**** DATA FOR THE TASK ****
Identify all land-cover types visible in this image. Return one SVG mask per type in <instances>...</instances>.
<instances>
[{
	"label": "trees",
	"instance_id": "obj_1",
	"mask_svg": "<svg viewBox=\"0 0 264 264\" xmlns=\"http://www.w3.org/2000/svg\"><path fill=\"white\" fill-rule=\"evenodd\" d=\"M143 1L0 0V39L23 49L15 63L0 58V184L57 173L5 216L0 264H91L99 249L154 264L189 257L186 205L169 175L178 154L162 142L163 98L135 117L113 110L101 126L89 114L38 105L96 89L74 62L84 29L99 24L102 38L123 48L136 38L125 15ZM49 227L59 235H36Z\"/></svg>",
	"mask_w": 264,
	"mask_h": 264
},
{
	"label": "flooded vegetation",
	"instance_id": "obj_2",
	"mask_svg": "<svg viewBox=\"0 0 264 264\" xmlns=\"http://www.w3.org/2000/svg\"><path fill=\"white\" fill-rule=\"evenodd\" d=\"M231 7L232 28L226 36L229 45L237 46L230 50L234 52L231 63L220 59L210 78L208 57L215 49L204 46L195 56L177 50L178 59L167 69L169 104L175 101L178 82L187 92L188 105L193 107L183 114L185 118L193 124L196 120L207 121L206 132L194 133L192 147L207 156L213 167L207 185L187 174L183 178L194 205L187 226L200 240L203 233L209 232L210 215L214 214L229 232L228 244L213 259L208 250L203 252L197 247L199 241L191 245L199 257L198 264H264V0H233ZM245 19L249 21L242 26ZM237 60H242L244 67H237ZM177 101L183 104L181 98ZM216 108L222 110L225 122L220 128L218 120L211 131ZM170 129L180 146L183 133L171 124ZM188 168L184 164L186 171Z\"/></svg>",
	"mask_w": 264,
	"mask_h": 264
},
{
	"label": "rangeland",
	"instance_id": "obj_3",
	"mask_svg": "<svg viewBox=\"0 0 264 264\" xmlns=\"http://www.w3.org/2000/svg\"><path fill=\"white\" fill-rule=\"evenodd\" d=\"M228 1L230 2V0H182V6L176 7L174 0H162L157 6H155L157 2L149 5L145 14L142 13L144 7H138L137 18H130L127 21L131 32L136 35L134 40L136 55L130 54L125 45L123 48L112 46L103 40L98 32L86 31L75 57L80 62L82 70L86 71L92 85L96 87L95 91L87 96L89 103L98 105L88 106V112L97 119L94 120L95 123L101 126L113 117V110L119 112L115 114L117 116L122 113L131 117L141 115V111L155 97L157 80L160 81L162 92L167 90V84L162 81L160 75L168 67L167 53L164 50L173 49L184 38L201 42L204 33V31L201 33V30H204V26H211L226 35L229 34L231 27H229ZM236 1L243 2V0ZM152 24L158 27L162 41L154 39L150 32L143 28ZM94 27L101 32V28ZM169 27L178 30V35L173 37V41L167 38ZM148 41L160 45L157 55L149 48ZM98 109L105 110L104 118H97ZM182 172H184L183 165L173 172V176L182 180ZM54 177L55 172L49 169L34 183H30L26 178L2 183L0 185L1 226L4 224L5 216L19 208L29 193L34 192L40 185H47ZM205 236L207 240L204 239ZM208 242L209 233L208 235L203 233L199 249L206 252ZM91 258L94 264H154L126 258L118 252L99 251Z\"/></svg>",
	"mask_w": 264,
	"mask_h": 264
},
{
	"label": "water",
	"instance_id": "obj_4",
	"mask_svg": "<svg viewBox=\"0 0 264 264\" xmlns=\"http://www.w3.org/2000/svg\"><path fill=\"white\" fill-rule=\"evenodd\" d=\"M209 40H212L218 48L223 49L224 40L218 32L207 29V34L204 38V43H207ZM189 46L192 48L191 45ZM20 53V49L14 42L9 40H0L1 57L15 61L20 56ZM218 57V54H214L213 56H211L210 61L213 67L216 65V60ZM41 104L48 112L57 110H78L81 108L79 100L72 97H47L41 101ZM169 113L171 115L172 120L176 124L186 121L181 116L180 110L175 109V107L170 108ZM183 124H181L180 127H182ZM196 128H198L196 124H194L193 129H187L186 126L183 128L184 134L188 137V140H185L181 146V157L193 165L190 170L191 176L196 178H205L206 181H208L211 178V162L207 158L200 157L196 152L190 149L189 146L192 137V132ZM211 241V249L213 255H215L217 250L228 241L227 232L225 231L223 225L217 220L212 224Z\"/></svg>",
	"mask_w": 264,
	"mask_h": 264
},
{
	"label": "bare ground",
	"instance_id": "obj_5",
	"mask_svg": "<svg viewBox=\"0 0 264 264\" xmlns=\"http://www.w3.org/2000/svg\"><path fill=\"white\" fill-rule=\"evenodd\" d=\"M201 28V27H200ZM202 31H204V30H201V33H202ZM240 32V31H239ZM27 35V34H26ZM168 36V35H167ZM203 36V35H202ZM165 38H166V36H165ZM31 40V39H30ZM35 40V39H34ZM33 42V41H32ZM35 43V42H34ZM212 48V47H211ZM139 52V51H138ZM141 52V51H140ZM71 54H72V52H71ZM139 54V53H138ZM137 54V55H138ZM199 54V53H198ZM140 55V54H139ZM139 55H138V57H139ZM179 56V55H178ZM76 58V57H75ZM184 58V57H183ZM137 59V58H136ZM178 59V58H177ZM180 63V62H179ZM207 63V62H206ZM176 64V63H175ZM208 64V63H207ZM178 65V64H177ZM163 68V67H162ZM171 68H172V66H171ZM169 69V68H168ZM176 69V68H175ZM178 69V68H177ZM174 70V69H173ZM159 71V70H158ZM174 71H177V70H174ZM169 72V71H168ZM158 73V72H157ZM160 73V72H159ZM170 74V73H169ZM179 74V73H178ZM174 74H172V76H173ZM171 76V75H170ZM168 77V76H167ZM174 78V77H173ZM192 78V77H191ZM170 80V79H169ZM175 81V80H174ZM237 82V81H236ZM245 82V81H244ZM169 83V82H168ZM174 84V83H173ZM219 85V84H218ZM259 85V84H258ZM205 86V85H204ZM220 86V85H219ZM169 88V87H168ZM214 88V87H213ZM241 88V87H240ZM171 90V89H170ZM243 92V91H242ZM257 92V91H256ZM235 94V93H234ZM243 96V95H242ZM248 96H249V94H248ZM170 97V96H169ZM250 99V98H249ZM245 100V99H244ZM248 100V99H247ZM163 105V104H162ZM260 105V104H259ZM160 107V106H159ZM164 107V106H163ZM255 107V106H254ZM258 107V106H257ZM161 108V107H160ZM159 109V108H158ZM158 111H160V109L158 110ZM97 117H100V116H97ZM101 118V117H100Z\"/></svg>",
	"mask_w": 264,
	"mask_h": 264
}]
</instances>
****
- _WORK REQUIRED_
Can you retype all of the material above line for line, without changing a single character?

- _FINAL RESULT_
Identify all land-cover types visible in this image. Return one SVG mask per type in <instances>...</instances>.
<instances>
[{
	"label": "trees",
	"instance_id": "obj_1",
	"mask_svg": "<svg viewBox=\"0 0 264 264\" xmlns=\"http://www.w3.org/2000/svg\"><path fill=\"white\" fill-rule=\"evenodd\" d=\"M143 1L0 0V39L23 49L15 63L0 58V184L57 173L5 216L0 264H91L99 249L154 264L189 257L186 205L169 175L178 154L162 142L163 98L135 117L113 110L101 126L89 114L38 105L96 89L74 62L84 29L99 24L102 38L123 48L136 38L125 15ZM49 227L59 235H36Z\"/></svg>",
	"mask_w": 264,
	"mask_h": 264
},
{
	"label": "flooded vegetation",
	"instance_id": "obj_2",
	"mask_svg": "<svg viewBox=\"0 0 264 264\" xmlns=\"http://www.w3.org/2000/svg\"><path fill=\"white\" fill-rule=\"evenodd\" d=\"M231 7L232 28L226 36L229 45L237 46L230 50L234 52L231 63L220 59L210 78L208 57L215 49L204 46L195 56L177 50L178 59L167 69L169 104L175 101L178 82L187 92L188 105L193 107L183 114L185 118L193 124L196 120L207 121L206 132L194 133L192 147L207 156L213 167L207 185L187 174L183 178L194 205L187 226L200 240L203 233L209 232L210 215L214 214L229 232L228 244L213 259L208 250L203 252L197 247L199 241L191 245L199 257L198 264H264V0H233ZM245 19L249 21L242 26ZM237 60H242L244 67H237ZM177 101L183 104L181 98ZM216 108L222 110L225 122L220 128L218 120L211 131ZM170 129L180 146L183 133L171 124ZM188 168L184 164L186 171Z\"/></svg>",
	"mask_w": 264,
	"mask_h": 264
},
{
	"label": "rangeland",
	"instance_id": "obj_3",
	"mask_svg": "<svg viewBox=\"0 0 264 264\" xmlns=\"http://www.w3.org/2000/svg\"><path fill=\"white\" fill-rule=\"evenodd\" d=\"M228 1L230 2V0H182V6L176 7L174 0H162L157 6H155L157 2L149 5L145 14L142 13L144 7H138L137 18H130L127 21L131 32L136 35L134 40L136 55L130 54L125 45L123 48L112 46L103 40L98 32L86 31L75 57L80 62L82 70L86 71L92 85L96 87L95 91L87 96L89 103L98 105L88 106V112L97 119L94 120L95 123L101 126L113 117V110L119 112L115 114L117 116L122 113L131 117L141 115V111L155 97L157 80L160 81L162 92L167 90V84L162 81L160 75L168 67L167 53L164 50L173 49L184 38L201 42L204 33V31L201 33V30H204V26H211L226 35L229 34L231 27H229ZM236 1L243 2V0ZM152 24L158 27L162 41L154 39L150 32L143 28ZM94 27L101 32V28ZM169 27L178 30V35L173 37V41L167 38ZM148 41L160 45L157 55L149 48ZM98 109L105 110L104 118H97ZM182 172H184L183 165L173 172V176L182 180ZM54 177L55 172L49 169L34 183H30L26 178L2 183L0 185L1 226L4 224L5 216L19 208L29 193L34 192L40 185H47ZM205 236L207 240L204 239ZM208 242L209 233L208 235L203 233L199 249L206 252ZM91 258L94 264H154L126 258L118 252L99 251Z\"/></svg>",
	"mask_w": 264,
	"mask_h": 264
},
{
	"label": "water",
	"instance_id": "obj_4",
	"mask_svg": "<svg viewBox=\"0 0 264 264\" xmlns=\"http://www.w3.org/2000/svg\"><path fill=\"white\" fill-rule=\"evenodd\" d=\"M209 40H212L218 48L223 49L224 40L218 32L207 29V34L204 38V43H207ZM189 46L192 48L191 45ZM20 53V49L14 42L9 40H0L1 57L15 61L20 56ZM218 57V54H214L213 56H211L210 61L213 67L216 65V60ZM41 104L48 112L57 110H78L81 108L79 100L72 97H47L41 101ZM169 113L171 115L172 120L176 124L186 121L181 116L180 110L175 109V107L170 108ZM183 124H181L180 127H182ZM196 128H198L196 124H194L193 129H187L186 126L183 128L184 134L188 137V140H185L181 146V157L193 165L190 170L191 176L196 178H205L206 181H208L211 178V162L207 158L200 157L196 152L190 149L189 146L192 137V132ZM211 241V249L213 255H215L217 250L228 241L227 232L225 231L223 225L217 220L212 224Z\"/></svg>",
	"mask_w": 264,
	"mask_h": 264
},
{
	"label": "bare ground",
	"instance_id": "obj_5",
	"mask_svg": "<svg viewBox=\"0 0 264 264\" xmlns=\"http://www.w3.org/2000/svg\"><path fill=\"white\" fill-rule=\"evenodd\" d=\"M201 28V27H200ZM202 31H204V30H201V33H202ZM240 32V31H239ZM27 35V34H26ZM168 36V35H167ZM203 36V35H202ZM165 38H166V36H165ZM31 40V39H30ZM35 40V39H34ZM33 42V41H32ZM35 43V42H34ZM212 48V47H211ZM139 52V51H138ZM141 52V51H140ZM71 54H72V52H71ZM139 54V53H138ZM137 54V55H138ZM199 54V53H198ZM140 55V54H139ZM139 55H138V57H139ZM179 56V55H178ZM76 58V57H75ZM184 58V57H183ZM137 59V58H136ZM178 59V58H177ZM180 63V62H179ZM207 63V62H206ZM176 64V63H175ZM208 64V63H207ZM178 65V64H177ZM163 68V67H162ZM171 68H172V66H171ZM169 69V68H168ZM176 69V68H175ZM178 69V68H177ZM174 70V69H173ZM159 71V70H158ZM174 71H177V70H174ZM169 72V71H168ZM158 73V72H157ZM160 73V72H159ZM170 74V73H169ZM179 74V73H178ZM174 74H172V76H173ZM171 76V75H170ZM168 77V76H167ZM174 78V77H173ZM192 78V77H191ZM170 80V79H169ZM175 81V80H174ZM237 82V81H236ZM245 82V81H244ZM169 83V82H168ZM174 84V83H173ZM219 85V84H218ZM259 85V84H258ZM205 86V85H204ZM220 86V85H219ZM169 88V87H168ZM214 88V87H213ZM241 88V87H240ZM171 90V89H170ZM243 92V91H242ZM257 92V91H256ZM235 94V93H234ZM243 96V95H242ZM248 96H249V94H248ZM170 97V96H169ZM250 99V98H249ZM245 100V99H244ZM248 100V99H247ZM163 105V104H162ZM260 105V104H259ZM160 107V106H159ZM164 107V106H163ZM255 107V106H254ZM258 107V106H257ZM161 108V107H160ZM159 109V108H158ZM158 111H160V109L158 110ZM97 117H100V116H97ZM101 118V117H100Z\"/></svg>",
	"mask_w": 264,
	"mask_h": 264
}]
</instances>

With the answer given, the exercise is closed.